• _What is needed_:
Render the material as a Markdown table with the columns No. and Line, covering only the lines from the start of the material through the line containing "Dot at: (294, 228)". Include both of those lines and leave out any blank lines.

(Data records)
::::::

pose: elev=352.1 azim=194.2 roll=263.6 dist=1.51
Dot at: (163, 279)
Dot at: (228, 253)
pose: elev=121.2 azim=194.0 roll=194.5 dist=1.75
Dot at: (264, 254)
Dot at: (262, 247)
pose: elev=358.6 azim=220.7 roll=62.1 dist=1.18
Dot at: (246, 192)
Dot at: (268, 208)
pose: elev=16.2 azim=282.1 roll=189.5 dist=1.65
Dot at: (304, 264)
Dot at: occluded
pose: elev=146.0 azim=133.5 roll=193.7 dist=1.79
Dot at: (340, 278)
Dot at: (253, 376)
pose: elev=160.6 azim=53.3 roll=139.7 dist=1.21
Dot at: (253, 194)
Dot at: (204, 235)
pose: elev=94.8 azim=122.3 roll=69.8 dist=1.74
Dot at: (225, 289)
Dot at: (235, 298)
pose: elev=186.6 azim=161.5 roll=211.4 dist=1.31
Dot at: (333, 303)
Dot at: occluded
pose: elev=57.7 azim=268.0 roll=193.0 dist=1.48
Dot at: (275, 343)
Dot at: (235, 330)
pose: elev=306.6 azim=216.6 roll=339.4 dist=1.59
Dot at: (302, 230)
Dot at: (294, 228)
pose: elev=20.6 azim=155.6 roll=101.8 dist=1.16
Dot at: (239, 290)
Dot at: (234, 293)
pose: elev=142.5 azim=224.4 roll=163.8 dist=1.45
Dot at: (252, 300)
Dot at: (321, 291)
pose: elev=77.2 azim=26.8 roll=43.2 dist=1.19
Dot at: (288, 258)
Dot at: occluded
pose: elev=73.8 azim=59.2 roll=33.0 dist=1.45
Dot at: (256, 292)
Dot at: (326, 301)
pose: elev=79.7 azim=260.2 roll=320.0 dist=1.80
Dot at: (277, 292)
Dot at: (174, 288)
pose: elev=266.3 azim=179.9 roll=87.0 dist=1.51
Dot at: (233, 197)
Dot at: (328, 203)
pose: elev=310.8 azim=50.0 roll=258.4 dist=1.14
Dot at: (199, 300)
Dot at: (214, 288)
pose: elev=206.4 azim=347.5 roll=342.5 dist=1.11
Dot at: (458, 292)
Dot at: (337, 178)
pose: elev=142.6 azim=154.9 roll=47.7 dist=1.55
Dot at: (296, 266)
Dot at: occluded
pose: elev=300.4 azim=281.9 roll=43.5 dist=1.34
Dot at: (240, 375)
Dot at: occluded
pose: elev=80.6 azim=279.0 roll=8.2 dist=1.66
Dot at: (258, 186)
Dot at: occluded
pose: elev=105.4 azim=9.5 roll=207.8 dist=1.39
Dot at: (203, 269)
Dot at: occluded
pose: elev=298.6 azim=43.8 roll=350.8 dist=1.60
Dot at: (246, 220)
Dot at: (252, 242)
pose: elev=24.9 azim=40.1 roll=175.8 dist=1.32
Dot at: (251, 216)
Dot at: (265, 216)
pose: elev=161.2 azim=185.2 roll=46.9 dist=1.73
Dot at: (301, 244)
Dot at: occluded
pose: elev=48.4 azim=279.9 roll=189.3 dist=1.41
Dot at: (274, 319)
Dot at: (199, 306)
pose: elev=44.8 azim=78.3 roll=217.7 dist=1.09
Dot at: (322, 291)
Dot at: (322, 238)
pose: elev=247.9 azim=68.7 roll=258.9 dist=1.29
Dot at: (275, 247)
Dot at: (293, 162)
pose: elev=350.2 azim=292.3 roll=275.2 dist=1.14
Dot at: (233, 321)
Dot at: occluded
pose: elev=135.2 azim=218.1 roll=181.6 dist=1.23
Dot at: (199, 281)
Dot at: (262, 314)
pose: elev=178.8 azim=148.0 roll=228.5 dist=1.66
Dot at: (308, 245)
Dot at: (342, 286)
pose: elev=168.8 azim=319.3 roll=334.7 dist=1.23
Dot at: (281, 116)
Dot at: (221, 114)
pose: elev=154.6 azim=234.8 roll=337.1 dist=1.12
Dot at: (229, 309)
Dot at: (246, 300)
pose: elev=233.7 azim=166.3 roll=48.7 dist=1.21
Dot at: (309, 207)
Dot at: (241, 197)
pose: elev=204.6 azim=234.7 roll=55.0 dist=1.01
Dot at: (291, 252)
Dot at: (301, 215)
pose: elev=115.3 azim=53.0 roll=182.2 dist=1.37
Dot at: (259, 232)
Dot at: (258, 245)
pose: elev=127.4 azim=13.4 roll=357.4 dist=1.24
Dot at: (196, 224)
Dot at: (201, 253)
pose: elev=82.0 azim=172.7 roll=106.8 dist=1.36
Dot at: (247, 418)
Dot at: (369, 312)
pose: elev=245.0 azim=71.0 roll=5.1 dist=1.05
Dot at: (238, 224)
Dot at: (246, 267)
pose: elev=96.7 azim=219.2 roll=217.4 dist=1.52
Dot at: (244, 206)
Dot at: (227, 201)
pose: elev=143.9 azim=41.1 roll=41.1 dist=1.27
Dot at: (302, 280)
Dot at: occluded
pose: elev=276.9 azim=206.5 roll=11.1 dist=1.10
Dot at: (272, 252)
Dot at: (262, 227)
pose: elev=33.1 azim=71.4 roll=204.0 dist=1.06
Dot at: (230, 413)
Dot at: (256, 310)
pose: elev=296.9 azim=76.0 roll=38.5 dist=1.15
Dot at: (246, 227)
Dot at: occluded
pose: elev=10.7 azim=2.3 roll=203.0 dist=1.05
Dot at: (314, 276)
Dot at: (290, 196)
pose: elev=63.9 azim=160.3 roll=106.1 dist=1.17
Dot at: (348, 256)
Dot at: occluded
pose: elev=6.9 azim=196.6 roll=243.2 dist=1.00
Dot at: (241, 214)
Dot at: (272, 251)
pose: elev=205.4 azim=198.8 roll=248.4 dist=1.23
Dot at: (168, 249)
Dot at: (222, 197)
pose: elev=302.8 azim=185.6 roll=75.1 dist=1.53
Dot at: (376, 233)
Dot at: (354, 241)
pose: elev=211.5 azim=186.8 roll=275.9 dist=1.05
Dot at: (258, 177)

::::::

• _Result_:
| No. | Line |
|---|---|
| 1 | pose: elev=352.1 azim=194.2 roll=263.6 dist=1.51 |
| 2 | Dot at: (163, 279) |
| 3 | Dot at: (228, 253) |
| 4 | pose: elev=121.2 azim=194.0 roll=194.5 dist=1.75 |
| 5 | Dot at: (264, 254) |
| 6 | Dot at: (262, 247) |
| 7 | pose: elev=358.6 azim=220.7 roll=62.1 dist=1.18 |
| 8 | Dot at: (246, 192) |
| 9 | Dot at: (268, 208) |
| 10 | pose: elev=16.2 azim=282.1 roll=189.5 dist=1.65 |
| 11 | Dot at: (304, 264) |
| 12 | Dot at: occluded |
| 13 | pose: elev=146.0 azim=133.5 roll=193.7 dist=1.79 |
| 14 | Dot at: (340, 278) |
| 15 | Dot at: (253, 376) |
| 16 | pose: elev=160.6 azim=53.3 roll=139.7 dist=1.21 |
| 17 | Dot at: (253, 194) |
| 18 | Dot at: (204, 235) |
| 19 | pose: elev=94.8 azim=122.3 roll=69.8 dist=1.74 |
| 20 | Dot at: (225, 289) |
| 21 | Dot at: (235, 298) |
| 22 | pose: elev=186.6 azim=161.5 roll=211.4 dist=1.31 |
| 23 | Dot at: (333, 303) |
| 24 | Dot at: occluded |
| 25 | pose: elev=57.7 azim=268.0 roll=193.0 dist=1.48 |
| 26 | Dot at: (275, 343) |
| 27 | Dot at: (235, 330) |
| 28 | pose: elev=306.6 azim=216.6 roll=339.4 dist=1.59 |
| 29 | Dot at: (302, 230) |
| 30 | Dot at: (294, 228) |